Em muitas ocasiões, ficamos contentes e emocionados diante de uma pessoa cujas palavras e ações manifestam honestidade, honradez, espírito de justiça, altruísmo. Sentimos que há grandeza e dignidade nessa pessoa. Sentimos admiração por ela e desejamos imitá-la. Tais emoções e sentimentos também exprimem nosso senso moral, isto é, a maneira como avaliamos a conduta e a ação de outras pessoas segundo idéias como as de mérito e grandeza de alma.
Não raras vezes somos tomados pelo horror diante da violência: chacina de seres humanos e animais, linchamentos, assassinatos brutais, estupros, genocídio e torturas.
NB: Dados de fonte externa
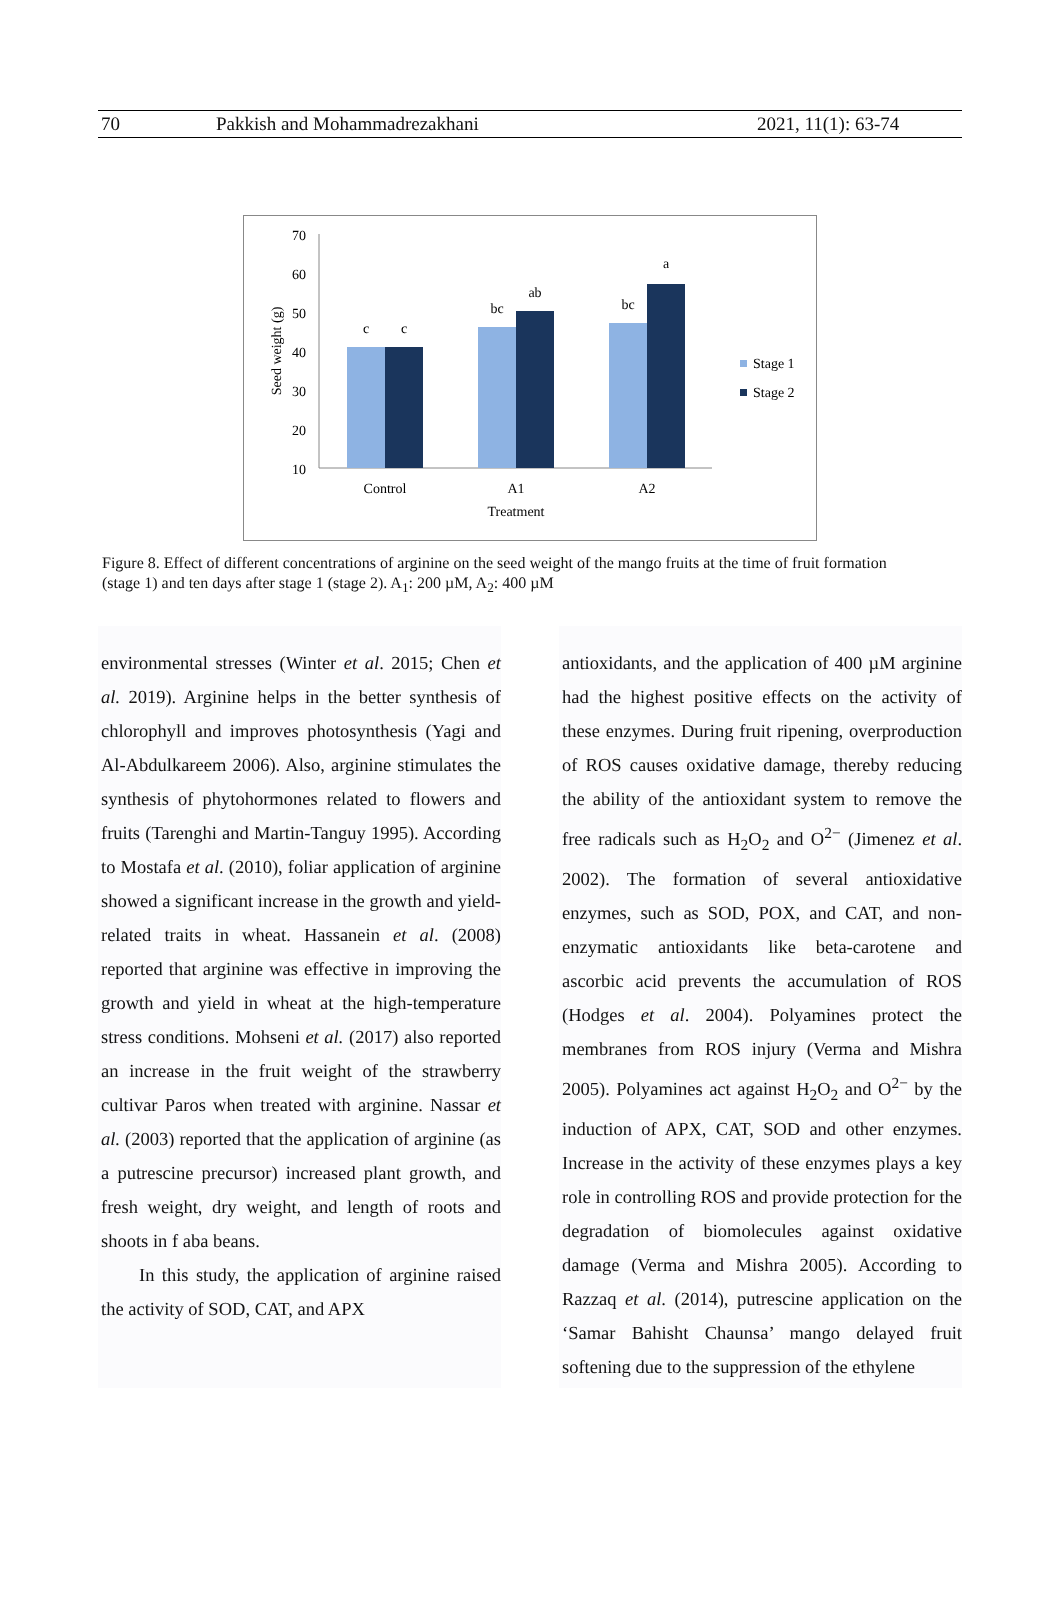70 Pakkish and Mohammadrezakhani 2021, 11(1): 63-74
70
60
50
40
30
20
10
Seed weight (g)
c
c
bc
ab
bc
a
Control
A1
A2
Treatment
Stage 1
Stage 2
Figure 8. Effect of different concentrations of arginine on the seed weight of the mango fruits at the time of fruit formation (stage 1) and ten days after stage 1 (stage 2). A<sub>1</sub>: 200 µM, A<sub>2</sub>: 400 µM
environmental stresses (Winter et al. 2015; Chen et al. 2019). Arginine helps in the better synthesis of chlorophyll and improves photosynthesis (Yagi and Al-Abdulkareem 2006). Also, arginine stimulates the synthesis of phytohormones related to flowers and fruits (Tarenghi and Martin-Tanguy 1995). According to Mostafa et al. (2010), foliar application of arginine showed a significant increase in the growth and yield-related traits in wheat. Hassanein et al. (2008) reported that arginine was effective in improving the growth and yield in wheat at the high-temperature stress conditions. Mohseni et al. (2017) also reported an increase in the fruit weight of the strawberry cultivar Paros when treated with arginine. Nassar et al. (2003) reported that the application of arginine (as a putrescine precursor) increased plant growth, and fresh weight, dry weight, and length of roots and shoots in f aba beans.
In this study, the application of arginine raised the activity of SOD, CAT, and APX
antioxidants, and the application of 400 µM arginine had the highest positive effects on the activity of these enzymes. During fruit ripening, overproduction of ROS causes oxidative damage, thereby reducing the ability of the antioxidant system to remove the free radicals such as H<sub>2</sub>O<sub>2</sub> and O<sup>2−</sup> (Jimenez et al. 2002). The formation of several antioxidative enzymes, such as SOD, POX, and CAT, and non-enzymatic antioxidants like beta-carotene and ascorbic acid prevents the accumulation of ROS (Hodges et al. 2004). Polyamines protect the membranes from ROS injury (Verma and Mishra 2005). Polyamines act against H<sub>2</sub>O<sub>2</sub> and O<sup>2−</sup> by the induction of APX, CAT, SOD and other enzymes. Increase in the activity of these enzymes plays a key role in controlling ROS and provide protection for the degradation of biomolecules against oxidative damage (Verma and Mishra 2005). According to Razzaq et al. (2014), putrescine application on the ‘Samar Bahisht Chaunsa’ mango delayed fruit softening due to the suppression of the ethylene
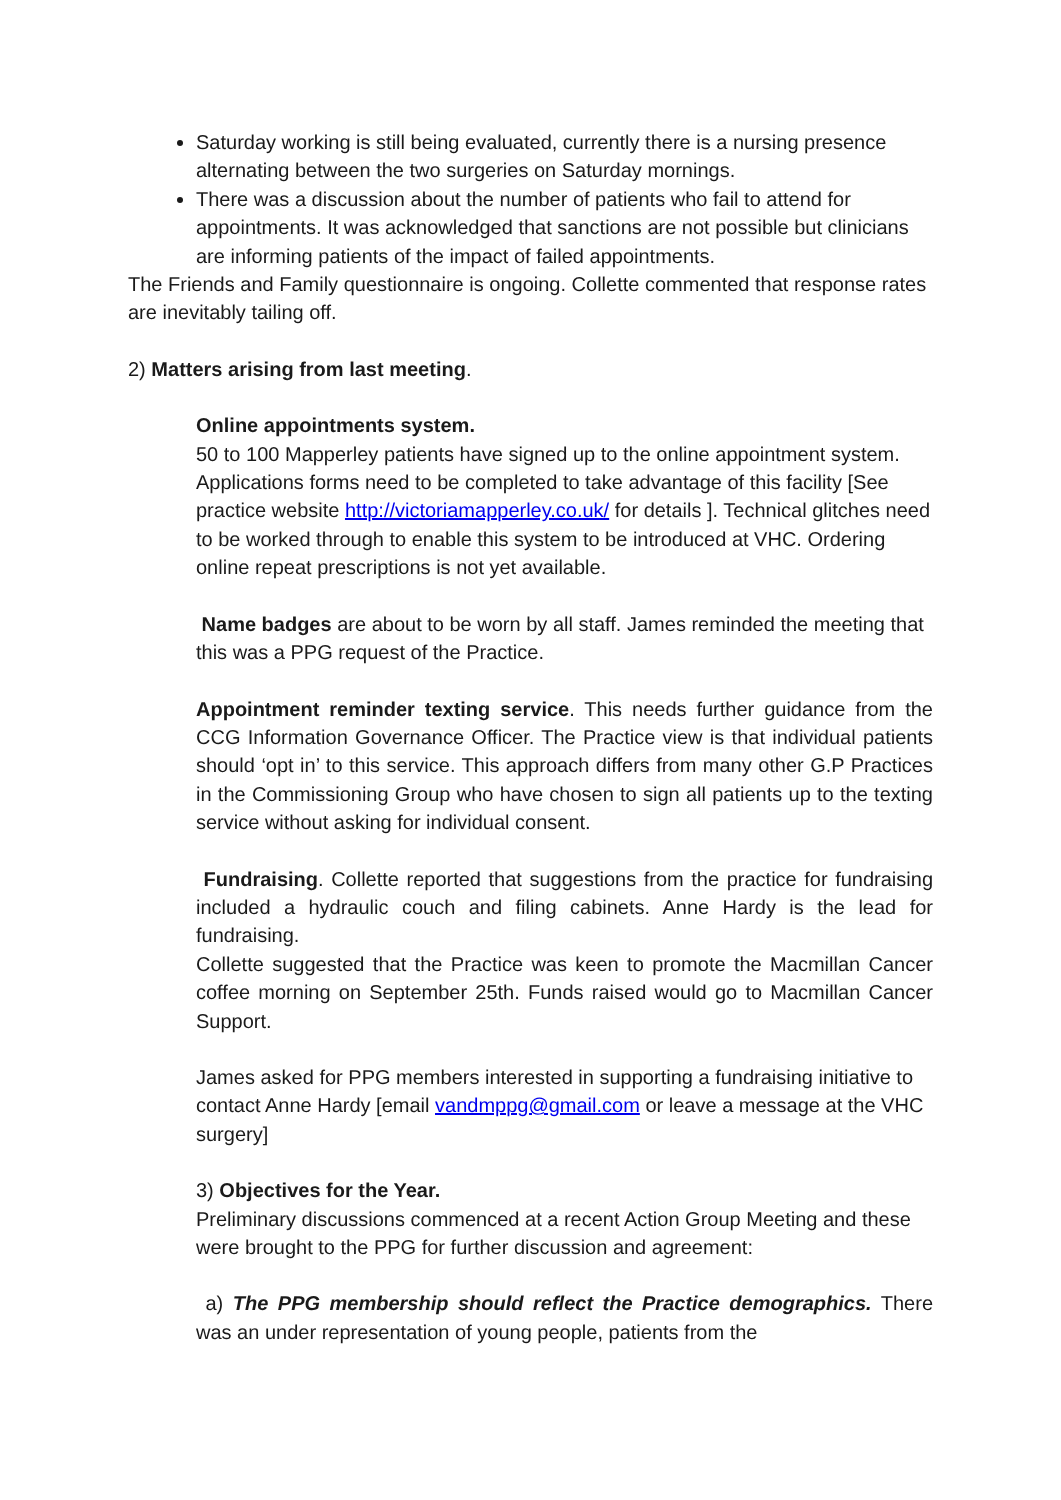Saturday working is still being evaluated, currently there is a nursing presence alternating between the two surgeries on Saturday mornings.
There was a discussion about the number of patients who fail to attend for appointments. It was acknowledged that sanctions are not possible but clinicians are informing patients of the impact of failed appointments.
The Friends and Family questionnaire is ongoing. Collette commented that response rates are inevitably tailing off.
2) Matters arising from last meeting.
Online appointments system.
50 to 100 Mapperley patients have signed up to the online appointment system. Applications forms need to be completed to take advantage of this facility [See practice website http://victoriamapperley.co.uk/ for details ]. Technical glitches need to be worked through to enable this system to be introduced at VHC. Ordering online repeat prescriptions is not yet available.
Name badges are about to be worn by all staff. James reminded the meeting that this was a PPG request of the Practice.
Appointment reminder texting service. This needs further guidance from the CCG Information Governance Officer. The Practice view is that individual patients should ‘opt in’ to this service. This approach differs from many other G.P Practices in the Commissioning Group who have chosen to sign all patients up to the texting service without asking for individual consent.
Fundraising. Collette reported that suggestions from the practice for fundraising included a hydraulic couch and filing cabinets. Anne Hardy is the lead for fundraising.
Collette suggested that the Practice was keen to promote the Macmillan Cancer coffee morning on September 25th. Funds raised would go to Macmillan Cancer Support.
James asked for PPG members interested in supporting a fundraising initiative to contact Anne Hardy [email vandmppg@gmail.com or leave a message at the VHC surgery]
3) Objectives for the Year.
Preliminary discussions commenced at a recent Action Group Meeting and these were brought to the PPG for further discussion and agreement:
a) The PPG membership should reflect the Practice demographics. There was an under representation of young people, patients from the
Com freqüência, ficamos indignados ao saber que um inocente foi injustamente acusado e condenado, enquanto o verdadeiro culpado permanece impune. Sentimos cólera diante do cinismo dos mentirosos, dos que usam outras pessoas como instrumento para seus interesses e para conseguir vantagens à custa da boa-fé de outros. Esses sentimentos também manifestam nosso senso moral, ou a maneira como avaliamos as condutas alheias seguindo as idéias de justiça e injustiça.
Um pai de família desempregado, com vários filhos pequenos e a esposa doente, recebe uma oferta de emprego que exige que seja desonesto e cometa irregularidades que beneficiem seu patrão. Sabe que o trabalho lhe permitira sustentar os filhos e pagar o tratamento da esposa. Pode aceitar o emprego? Ou deve recusá-lo e ver os filhos com fome e a mulher morrendo?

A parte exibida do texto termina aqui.